Cara shares her recipe here.
4. Green Tomato Jam
One of the best ways of preserving a bumper harvest of green tomatoes is to make it into jam. Grab some bottles with good lids and you can turn pounds of green tomatoes into a delicious jam that can be used on anything including breakfast cereals or porridge with dollops of plain yogurt.
There are several spices that can be used in this jam including cinnamon, vanilla and ginger, each giving the jam a slightly different flavor. Turn your Green Tomato Jam into gifts from the garden by adding a label and a string ribbon.
This Green Tomato Jam recipe from Maryline is simple and easy to make, yet still packed with flavor.
5. Green Tomato Salsa
For those with piles of green tomatoes that prefer spicy over sweet, you can also use your harvest to make a delicious green tomato salsa.
Canned and stored for the cooler months, salsa is the perfect way to heat up dishes when it’s cold outside. You can also use fewer tomatoes and make a single batch fresh, kept in the fridge and devoured in a couple of days.
Toss it on some tacos, use it as a dip with crackers, or pair it with your favorite pork or fish dish.
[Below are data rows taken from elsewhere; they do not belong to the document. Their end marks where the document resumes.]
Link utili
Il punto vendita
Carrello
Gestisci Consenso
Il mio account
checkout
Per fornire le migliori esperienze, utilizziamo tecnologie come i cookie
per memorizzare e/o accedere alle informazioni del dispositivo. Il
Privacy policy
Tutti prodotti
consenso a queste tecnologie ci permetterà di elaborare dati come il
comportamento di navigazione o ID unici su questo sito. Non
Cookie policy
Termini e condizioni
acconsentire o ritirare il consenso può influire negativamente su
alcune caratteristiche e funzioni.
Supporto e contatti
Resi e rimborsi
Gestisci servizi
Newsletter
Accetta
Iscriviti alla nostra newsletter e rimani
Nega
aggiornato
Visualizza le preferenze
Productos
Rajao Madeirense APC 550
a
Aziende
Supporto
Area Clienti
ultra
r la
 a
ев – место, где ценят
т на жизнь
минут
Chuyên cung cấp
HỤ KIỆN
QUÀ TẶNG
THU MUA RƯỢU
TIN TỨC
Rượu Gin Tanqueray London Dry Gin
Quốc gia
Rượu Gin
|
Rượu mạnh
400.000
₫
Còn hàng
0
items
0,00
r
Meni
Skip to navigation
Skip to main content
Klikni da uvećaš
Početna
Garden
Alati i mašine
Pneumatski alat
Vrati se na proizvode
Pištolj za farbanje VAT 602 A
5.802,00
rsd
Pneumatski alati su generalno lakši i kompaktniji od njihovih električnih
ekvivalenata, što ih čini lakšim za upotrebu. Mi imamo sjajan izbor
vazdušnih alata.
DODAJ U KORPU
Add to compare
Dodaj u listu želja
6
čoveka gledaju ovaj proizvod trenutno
Cheryl has a great salsa recipe, completed in only four steps.
6. Fermented Green Tomatoes
The process of lacto-fermentation is well known for things like sauerkraut and kimchi, but there is a host of other vegetables and fruits that also use the process of breaking down the sugars in the foods to form lactic acid, including green tomatoes.
You can add many different flavors to your jar of goodness including herbs like dill, thyme, and rosemary, and flavors like garlic, peppercorns, ginger and chilies to make it spicier. All you need is a good salt and natural water to get the bacteria working on the sugars.
After 4-7 days you can enjoy a tasty snack straight from the jar or add to your next sandwich or cheese platter. Colleen experimented with her harvest of green tomatoes and you can follow the results with her Lacto-fermented Green Tomatoes.
7. Green Tomato Relish
Green tomatoes, onions and sweet peppers are the perfect mix of flavor and taste combinations, working well in any recipe. Throw in some vinegar and your favorite spices and you have the makings of a wonderful tomato relish.
An essential condiment on hot dogs and hamburgers, this recipe can be made in large batches to can and save for later, or simply eaten straight away. Try making it for large family events and see the delight on people’s faces when you mention the ingredients came straight from the garden.
For step-by-step instructions on how to make relish, including information on canning, check out Cheryl’s recipe.